Filter the entries for lines with the word "Properties".

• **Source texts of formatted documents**
-- -- --

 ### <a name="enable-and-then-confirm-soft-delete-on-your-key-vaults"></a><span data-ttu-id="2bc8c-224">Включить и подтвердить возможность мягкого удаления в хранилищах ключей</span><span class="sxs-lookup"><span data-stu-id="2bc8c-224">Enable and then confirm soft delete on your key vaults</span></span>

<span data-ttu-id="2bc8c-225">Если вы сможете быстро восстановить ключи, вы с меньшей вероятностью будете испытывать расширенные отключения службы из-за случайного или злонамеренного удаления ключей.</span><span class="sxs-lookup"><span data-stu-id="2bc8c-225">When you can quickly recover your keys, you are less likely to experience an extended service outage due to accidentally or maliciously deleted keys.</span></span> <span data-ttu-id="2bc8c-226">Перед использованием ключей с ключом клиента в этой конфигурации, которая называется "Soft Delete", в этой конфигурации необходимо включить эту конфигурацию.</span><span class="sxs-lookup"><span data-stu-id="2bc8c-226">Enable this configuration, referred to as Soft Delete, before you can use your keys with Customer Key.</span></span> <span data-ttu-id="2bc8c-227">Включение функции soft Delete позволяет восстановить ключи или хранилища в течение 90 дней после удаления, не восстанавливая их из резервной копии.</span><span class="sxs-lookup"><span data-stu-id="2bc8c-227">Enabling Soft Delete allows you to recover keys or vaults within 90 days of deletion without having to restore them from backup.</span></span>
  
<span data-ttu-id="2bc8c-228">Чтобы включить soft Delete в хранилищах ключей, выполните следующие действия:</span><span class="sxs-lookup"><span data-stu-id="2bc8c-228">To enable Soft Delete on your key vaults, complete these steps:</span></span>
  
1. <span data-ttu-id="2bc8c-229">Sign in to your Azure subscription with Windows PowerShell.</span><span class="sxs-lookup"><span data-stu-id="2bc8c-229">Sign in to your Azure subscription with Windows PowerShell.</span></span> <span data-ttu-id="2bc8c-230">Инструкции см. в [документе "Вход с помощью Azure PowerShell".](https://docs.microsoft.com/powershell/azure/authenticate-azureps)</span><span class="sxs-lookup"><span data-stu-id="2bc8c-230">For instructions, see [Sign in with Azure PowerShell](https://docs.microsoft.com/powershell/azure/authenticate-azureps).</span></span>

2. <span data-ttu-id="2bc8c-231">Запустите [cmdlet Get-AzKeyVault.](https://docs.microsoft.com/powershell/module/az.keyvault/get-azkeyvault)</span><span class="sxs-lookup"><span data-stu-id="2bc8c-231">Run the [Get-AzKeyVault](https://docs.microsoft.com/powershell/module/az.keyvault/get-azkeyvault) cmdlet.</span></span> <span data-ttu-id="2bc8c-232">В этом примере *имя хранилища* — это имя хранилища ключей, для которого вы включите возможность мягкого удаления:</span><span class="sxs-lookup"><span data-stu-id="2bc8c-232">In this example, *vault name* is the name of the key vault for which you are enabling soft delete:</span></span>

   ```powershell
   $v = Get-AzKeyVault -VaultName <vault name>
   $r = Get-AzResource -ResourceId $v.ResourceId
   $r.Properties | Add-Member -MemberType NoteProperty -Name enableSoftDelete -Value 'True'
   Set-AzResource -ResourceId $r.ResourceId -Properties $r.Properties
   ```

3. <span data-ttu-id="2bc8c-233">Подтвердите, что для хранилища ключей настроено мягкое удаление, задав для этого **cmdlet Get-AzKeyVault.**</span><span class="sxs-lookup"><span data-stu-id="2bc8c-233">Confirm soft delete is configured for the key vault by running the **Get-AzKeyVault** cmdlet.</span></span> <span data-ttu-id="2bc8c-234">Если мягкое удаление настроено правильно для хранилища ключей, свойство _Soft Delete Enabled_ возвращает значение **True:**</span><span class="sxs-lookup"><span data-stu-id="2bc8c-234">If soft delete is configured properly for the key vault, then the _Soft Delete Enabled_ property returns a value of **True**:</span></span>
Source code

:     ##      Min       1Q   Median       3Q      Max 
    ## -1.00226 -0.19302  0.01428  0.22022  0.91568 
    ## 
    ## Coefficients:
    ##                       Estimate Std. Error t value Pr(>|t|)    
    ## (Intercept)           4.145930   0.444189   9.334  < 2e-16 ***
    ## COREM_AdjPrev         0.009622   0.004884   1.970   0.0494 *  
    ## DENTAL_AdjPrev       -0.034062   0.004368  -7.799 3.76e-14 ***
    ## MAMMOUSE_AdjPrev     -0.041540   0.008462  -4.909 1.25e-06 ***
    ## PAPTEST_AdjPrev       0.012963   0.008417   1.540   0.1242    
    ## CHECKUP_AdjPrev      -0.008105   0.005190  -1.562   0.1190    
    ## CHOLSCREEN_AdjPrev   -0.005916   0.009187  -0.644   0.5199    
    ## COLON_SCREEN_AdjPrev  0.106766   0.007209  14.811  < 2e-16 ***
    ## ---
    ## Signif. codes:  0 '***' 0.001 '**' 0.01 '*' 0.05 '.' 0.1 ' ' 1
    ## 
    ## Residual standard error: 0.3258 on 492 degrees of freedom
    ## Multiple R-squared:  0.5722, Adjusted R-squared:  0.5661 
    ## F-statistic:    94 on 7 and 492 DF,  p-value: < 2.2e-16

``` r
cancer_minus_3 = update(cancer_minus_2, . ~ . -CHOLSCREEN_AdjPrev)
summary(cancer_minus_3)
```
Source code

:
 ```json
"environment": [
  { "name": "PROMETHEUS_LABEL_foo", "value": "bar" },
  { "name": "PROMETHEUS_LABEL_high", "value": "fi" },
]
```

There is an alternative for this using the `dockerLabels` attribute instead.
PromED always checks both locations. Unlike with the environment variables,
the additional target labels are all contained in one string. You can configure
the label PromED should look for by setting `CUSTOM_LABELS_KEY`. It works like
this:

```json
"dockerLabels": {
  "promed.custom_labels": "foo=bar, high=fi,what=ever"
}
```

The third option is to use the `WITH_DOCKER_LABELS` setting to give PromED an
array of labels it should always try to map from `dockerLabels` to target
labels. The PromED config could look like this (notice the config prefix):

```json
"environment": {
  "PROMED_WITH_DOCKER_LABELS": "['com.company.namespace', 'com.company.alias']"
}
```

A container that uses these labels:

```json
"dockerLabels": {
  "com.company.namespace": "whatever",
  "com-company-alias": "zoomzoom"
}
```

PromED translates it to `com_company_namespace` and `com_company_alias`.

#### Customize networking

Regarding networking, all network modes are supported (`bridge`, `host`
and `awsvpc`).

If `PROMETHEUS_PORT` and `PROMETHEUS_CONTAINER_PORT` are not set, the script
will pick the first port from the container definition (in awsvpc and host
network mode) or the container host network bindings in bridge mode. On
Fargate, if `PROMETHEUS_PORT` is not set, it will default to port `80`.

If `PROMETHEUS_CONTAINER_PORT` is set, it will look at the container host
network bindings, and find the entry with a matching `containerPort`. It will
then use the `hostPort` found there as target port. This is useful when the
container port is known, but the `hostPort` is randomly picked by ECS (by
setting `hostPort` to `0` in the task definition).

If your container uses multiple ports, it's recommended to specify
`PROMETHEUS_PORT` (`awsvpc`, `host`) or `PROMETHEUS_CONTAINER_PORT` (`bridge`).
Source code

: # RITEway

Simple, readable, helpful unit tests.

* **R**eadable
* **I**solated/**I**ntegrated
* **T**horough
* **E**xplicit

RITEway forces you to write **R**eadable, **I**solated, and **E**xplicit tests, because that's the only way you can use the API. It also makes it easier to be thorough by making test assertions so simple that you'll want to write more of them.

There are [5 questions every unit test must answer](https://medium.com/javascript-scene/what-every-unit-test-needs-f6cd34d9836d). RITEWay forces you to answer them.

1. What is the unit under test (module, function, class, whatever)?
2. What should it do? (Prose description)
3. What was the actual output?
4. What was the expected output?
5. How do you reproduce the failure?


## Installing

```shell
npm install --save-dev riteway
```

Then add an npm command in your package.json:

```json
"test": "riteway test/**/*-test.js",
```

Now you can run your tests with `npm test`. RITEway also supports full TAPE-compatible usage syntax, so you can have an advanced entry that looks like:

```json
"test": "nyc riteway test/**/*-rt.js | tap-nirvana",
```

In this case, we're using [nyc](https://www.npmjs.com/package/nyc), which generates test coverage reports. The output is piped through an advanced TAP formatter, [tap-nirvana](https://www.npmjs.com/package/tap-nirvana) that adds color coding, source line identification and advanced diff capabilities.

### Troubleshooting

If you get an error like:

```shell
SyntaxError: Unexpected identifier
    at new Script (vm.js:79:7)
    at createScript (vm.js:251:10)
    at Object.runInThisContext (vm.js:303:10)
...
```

-- -- --

• **Answer to this exercise**
   $r.Properties | Add-Member -MemberType NoteProperty -Name enableSoftDelete -Value 'True'
   Set-AzResource -ResourceId $r.ResourceId -Properties $r.Properties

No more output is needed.